A Matter of Perspective

Keith McCurdy
Keith McCurdy

Have you ever thought that what you choose to think about can significantly affect your experience of life?  Unemployment is nearing 10 percent, debt is skyrocketing, home values are falling, taxes are increasing, goods are more expensive, college costs are increasing, homes are in foreclosure, our military is engaged in several places around the globe, and we are all getting older.  Whew!  If this is your focus, you are probably stressed and anxious, wondering what is going to happen next and when is it going to happen to you. While all of these things are true, they are only a part of our experience in life.  If our primary focus remains directed at the negative, our overall experience of daily living will be skewed negatively and our outlook will be more hopeless and helpless.  Consider these characteristics of perception.

Without conscious re-direction we are drawn to the negative.  Have you ever noticed how  cars will slow down to look at a wreck but not at the flowers in the median or how we notice what is wrong with our child’s behavior instead of paying attention to when they are behaving?  Our human nature, being a fallen people, is drawn to the negative.  It is no surprise that most of what we read in newspapers and tabloids (except perhaps this one) is about what is wrong in the world.

This reality is further complicated by whatever we focus on expanding in our realm of perception.  If you focus on something long enough it begins to seem larger and more pronounced.  At the same time, whatever is around it begins to fade and is not as easily recognized.  Before long our perception is no longer balanced, but just a sliver of what is true in our life with the object of our attention being the defining force.  If this object is negative, then we set the tone for a negative evaluation of our life.

Third, perception is reality.  What we perceive may not be correct or true, but it is what we will become to accept as reality in our lives.  Whether you perceive your life as terrible or fulfilling, you will live it accordingly.  I can’t count the number of times someone has relayed to me how difficult and bad their life is, yet when I ask about the good things, they are able to list them as well.  As one young man stated recently, “I guess I just don’t think about that stuff as much as I should”. The power of perception is immense!

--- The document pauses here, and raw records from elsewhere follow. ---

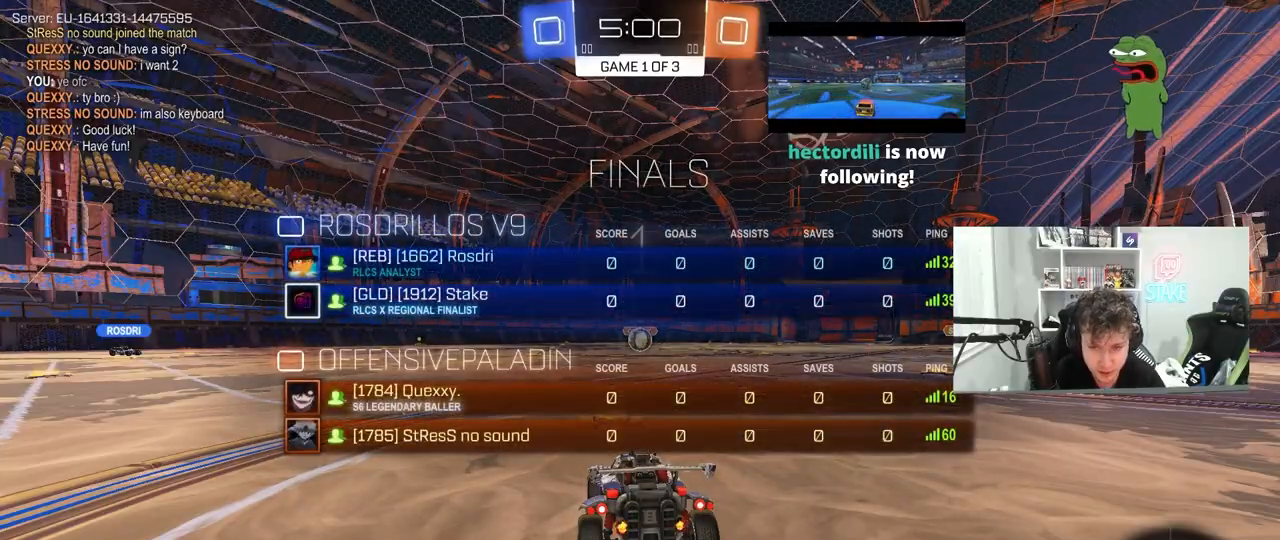
{"keys": ["w"], "mouse": [], "mouse_move": "up-right", "events": [[67, "w", "down"], [350, "tab", "up"]]}
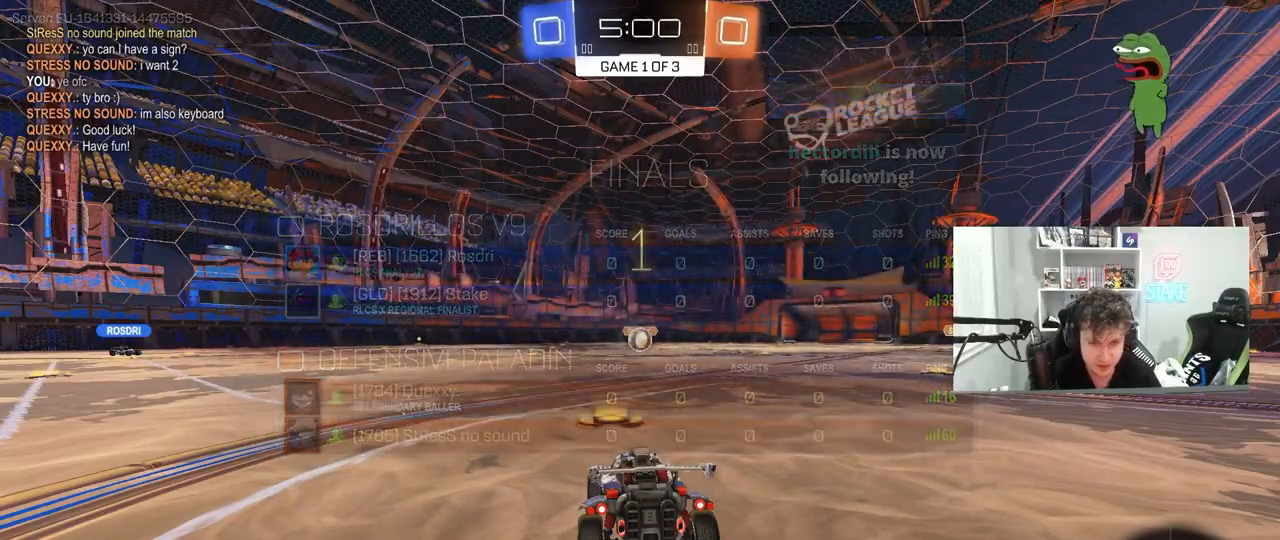
{"keys": ["w"], "mouse": [], "mouse_move": "left", "events": []}
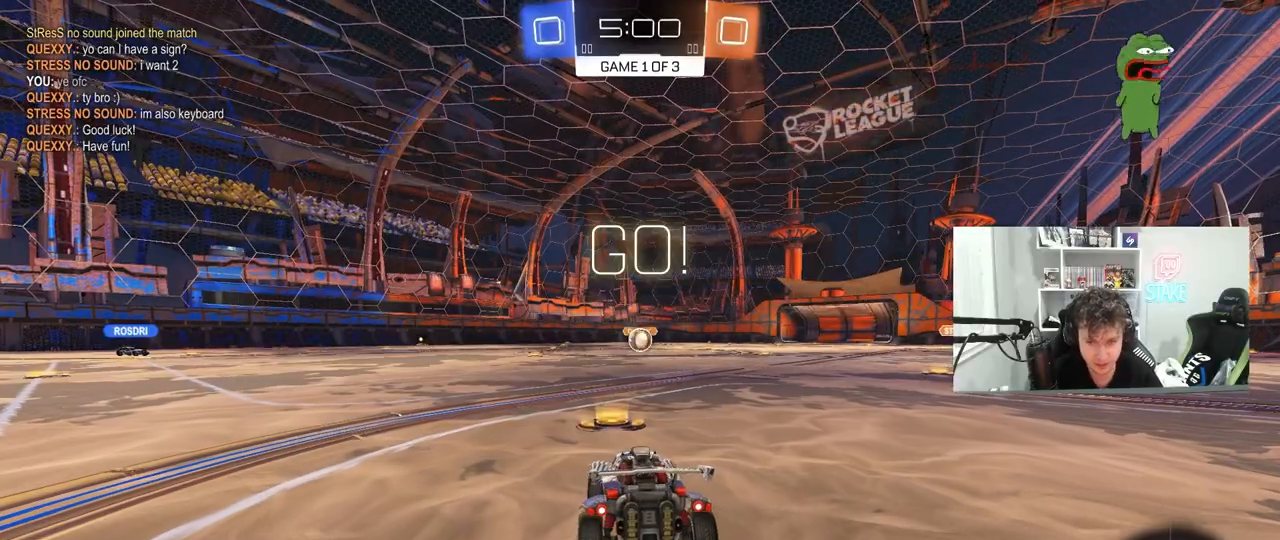
{"keys": ["a", "s", "shift"], "mouse": [], "mouse_move": "still", "events": [[17, "d", "down"], [50, "mouse_left", "down"], [50, "mouse_right", "down"], [100, "d", "up"], [150, "a", "down"], [150, "mouse_right", "up"], [150, "shift", "down"], [250, "mouse_right", "down"], [250, "s", "down"], [250, "w", "up"], [333, "mouse_left", "up"], [383, "mouse_right", "up"]]}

The answer to this is simple, but not necessarily easy.  If we consciously choose to seek out and focus on the positive, this is what will expand in our perception and be the influential force in our evaluation of life.  The Apostle Paul states it clearly when he says to focus on and put into practice those things that are “true, noble, right, pure, lovely, admirable, excellent, and praiseworthy”.  The result of this is peace……the opposite of anxiety.

For the next few weeks, each night reflect on your day and come up with five things that were good, five things that you were thankful for, then share them with someone.  They have to be new things each day and you can’t repeat.  At first it may be difficult to do this every day but it will soon  become a little easier indicating that you are affecting you subconscious attention process.  This is when you begin noticing the good things first, without having to think about it.  Remember, “As a man thinketh, so he is.”  There are always blessings in our lives!